■ Document section
__________
'Functionally obsolete'
The bridge had been rated "functionally obsolete," according to a federal database, but state officials said it was safe to drive on.
That category is for bridges that may have narrow lanes or shoulders, or spans that don't provide enough vertical clearance to let tall trucks pass, according to Washington's DOT.
The bridge was inspected as recently as November, said Dave Chesson, a spokesman for the Washington Department of Transportation.
"We wouldn't be having drivers drive on this bridge if we thought there were any concerns whatsoever," he said Friday.
Sligh told KOMO he was traveling south on the interstate behind the tractor-trailer when he realized the load appeared to be about four feet too wide to fit through the bridge's superstructure.
"Any time he wants to go over to the left would be OK," Sligh said he told his wife.
But another tractor-trailer appeared to hem the truck in to the right lane.
"There was a big puff of dust, and I hit the brakes."
__________
■ Extracted material

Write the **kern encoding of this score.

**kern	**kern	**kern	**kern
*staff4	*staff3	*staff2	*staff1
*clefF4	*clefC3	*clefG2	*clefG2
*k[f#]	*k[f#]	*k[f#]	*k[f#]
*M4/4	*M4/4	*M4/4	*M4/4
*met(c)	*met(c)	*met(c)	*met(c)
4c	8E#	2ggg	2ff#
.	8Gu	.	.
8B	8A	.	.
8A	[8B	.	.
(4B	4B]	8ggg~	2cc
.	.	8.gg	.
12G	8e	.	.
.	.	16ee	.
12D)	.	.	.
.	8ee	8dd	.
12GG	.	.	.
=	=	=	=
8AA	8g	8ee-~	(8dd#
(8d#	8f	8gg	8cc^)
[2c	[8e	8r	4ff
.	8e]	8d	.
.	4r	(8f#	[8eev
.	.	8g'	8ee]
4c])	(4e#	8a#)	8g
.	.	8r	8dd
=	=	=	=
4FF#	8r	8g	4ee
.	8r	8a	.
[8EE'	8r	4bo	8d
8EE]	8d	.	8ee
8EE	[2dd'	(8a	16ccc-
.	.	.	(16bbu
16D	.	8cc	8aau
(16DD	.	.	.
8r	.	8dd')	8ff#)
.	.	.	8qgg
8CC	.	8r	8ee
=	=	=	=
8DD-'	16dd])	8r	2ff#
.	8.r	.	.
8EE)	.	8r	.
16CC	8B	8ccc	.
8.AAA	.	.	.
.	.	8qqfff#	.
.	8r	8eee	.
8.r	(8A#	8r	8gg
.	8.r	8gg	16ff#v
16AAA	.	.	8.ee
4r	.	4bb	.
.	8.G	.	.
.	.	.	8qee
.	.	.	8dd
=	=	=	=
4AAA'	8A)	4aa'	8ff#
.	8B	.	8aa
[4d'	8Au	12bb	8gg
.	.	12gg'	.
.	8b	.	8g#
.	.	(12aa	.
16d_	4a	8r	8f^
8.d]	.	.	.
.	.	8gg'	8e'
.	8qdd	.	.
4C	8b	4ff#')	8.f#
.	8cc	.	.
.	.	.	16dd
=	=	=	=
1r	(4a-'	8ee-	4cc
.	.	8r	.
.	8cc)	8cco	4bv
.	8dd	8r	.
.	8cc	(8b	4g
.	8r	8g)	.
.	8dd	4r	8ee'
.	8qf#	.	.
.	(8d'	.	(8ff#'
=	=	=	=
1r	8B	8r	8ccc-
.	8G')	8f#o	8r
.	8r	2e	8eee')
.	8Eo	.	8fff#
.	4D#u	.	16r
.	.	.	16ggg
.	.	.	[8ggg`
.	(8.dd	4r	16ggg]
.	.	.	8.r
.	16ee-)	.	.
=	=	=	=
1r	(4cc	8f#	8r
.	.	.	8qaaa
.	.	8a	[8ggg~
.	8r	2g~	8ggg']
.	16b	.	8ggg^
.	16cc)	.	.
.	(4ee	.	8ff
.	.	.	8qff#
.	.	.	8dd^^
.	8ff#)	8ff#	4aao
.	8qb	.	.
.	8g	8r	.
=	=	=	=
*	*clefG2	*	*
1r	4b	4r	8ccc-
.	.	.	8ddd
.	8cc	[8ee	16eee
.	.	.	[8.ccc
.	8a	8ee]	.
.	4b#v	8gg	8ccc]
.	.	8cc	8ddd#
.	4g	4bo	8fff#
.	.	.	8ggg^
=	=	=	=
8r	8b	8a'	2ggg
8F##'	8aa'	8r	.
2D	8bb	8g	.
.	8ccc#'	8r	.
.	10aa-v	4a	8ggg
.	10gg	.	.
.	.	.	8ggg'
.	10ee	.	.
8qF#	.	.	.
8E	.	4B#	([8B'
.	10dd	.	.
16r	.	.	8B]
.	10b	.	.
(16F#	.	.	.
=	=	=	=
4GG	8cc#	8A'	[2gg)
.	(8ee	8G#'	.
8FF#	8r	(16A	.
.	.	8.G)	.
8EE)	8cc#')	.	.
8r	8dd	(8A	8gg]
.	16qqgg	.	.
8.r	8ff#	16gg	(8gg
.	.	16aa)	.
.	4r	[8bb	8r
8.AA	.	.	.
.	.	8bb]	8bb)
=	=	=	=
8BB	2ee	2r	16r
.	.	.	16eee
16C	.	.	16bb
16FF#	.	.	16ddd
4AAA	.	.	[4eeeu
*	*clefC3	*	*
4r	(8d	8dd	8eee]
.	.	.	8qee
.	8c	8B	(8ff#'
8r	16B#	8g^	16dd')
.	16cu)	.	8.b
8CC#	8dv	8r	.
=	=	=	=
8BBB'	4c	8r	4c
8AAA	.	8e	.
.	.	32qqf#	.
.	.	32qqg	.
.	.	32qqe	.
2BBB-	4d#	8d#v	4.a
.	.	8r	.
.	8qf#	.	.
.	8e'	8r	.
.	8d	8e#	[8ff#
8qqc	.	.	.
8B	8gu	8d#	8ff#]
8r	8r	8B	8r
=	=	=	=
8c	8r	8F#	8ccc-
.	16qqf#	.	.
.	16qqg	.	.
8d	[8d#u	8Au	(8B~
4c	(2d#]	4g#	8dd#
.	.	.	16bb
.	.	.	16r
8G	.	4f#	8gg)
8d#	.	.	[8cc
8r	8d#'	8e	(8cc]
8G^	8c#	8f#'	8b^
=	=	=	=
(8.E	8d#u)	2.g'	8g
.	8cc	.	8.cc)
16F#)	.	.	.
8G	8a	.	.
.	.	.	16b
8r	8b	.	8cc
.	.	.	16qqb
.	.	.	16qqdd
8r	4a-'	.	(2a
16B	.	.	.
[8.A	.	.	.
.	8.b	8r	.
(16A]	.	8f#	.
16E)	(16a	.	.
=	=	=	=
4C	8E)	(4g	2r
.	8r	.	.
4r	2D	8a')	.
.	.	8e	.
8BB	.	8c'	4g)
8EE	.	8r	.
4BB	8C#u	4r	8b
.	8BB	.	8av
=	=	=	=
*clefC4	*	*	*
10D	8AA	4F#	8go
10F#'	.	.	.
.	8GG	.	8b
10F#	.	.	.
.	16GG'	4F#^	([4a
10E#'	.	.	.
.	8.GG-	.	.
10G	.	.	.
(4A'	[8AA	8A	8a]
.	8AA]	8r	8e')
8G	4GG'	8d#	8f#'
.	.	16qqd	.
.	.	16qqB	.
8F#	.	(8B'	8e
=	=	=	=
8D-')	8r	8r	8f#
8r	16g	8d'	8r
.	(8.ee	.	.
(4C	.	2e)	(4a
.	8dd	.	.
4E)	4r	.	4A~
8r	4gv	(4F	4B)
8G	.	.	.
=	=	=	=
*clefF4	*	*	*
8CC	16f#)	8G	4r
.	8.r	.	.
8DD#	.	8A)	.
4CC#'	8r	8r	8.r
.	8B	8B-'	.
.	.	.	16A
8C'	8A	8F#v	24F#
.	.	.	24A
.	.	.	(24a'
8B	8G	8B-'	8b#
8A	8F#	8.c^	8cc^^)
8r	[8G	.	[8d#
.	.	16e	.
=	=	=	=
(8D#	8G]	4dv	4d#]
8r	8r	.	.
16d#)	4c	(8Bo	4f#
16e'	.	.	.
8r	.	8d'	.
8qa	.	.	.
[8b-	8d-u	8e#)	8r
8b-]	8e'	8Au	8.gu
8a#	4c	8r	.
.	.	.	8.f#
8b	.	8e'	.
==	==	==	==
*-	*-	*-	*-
__________
■ Given task
Pick up the article about the interstate bridge after its final sentence and keep writing it.

■ Reply
Dale Ogden told CNN affiliate KING that he was driving near the tractor-trailer's pilot car when he saw a device on that car designed to indicate whether a truck can clear an obstacle hit the top of the bridge.
He then watched in his rear-view mirror as the truck struck the bridge, he told KING.
"It almost tipped the truck over but it came back down. It tipped it up to about a 30-degree angle to the left and it came back down on its wheels, and almost instantaneously behind that I saw girders falling in my rear-view mirror," he said.
The tractor-trailer did not go into the water. The driver was questioned but not detained, state police said.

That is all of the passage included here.